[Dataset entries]
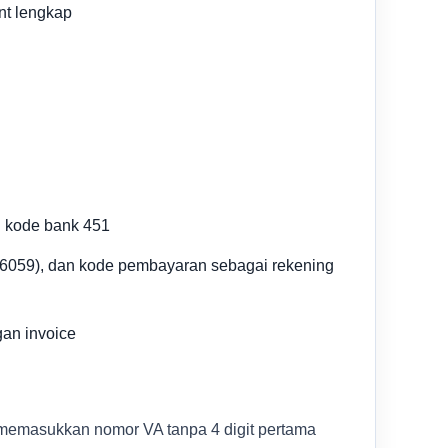
nt lengkap
n kode bank 451
i (6059), dan kode pembayaran sebagai rekening
an invoice
memasukkan nomor VA tanpa 4 digit pertama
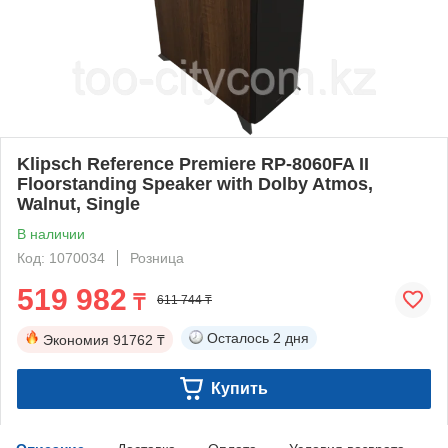
Klipsch Reference Premiere RP-8060FA II
Floorstanding Speaker with Dolby Atmos,
Walnut, Single
В наличии
Код: 1070034
Розница
519 982
₸
611 744 ₸
Осталось
2 дня
Экономия
91762 ₸
Купить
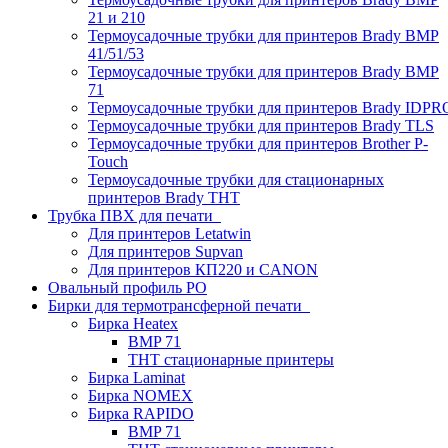
21 и 210
Термоусадочные трубки для принтеров Brady BMP
41/51/53
Термоусадочные трубки для принтеров Brady BMP
71
Термоусадочные трубки для принтеров Brady IDPR
Термоусадочные трубки для принтеров Brady TLS
Термоусадочные трубки для принтеров Brother P-
Touch
Термоусадочные трубки для стационарных
принтеров Brady THT
Трубка ПВХ для печати
Для принтеров Letatwin
Для принтеров Supvan
Для принтеров КП220 и CANON
Овальный профиль PO
Бирки для термотрансферной печати
Бирка Heatex
BMP 71
THT стационарные принтеры
Бирка Laminat
Бирка NOMEX
Бирка RAPIDO
BMP 71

◆ HOW TO COMPLETE THIS TASK: Which lines in the records above contain the string "печати"? Copy each one.

◆ WORKED SOLUTION:
Трубка ПВХ для печати
Бирки для термотрансферной печати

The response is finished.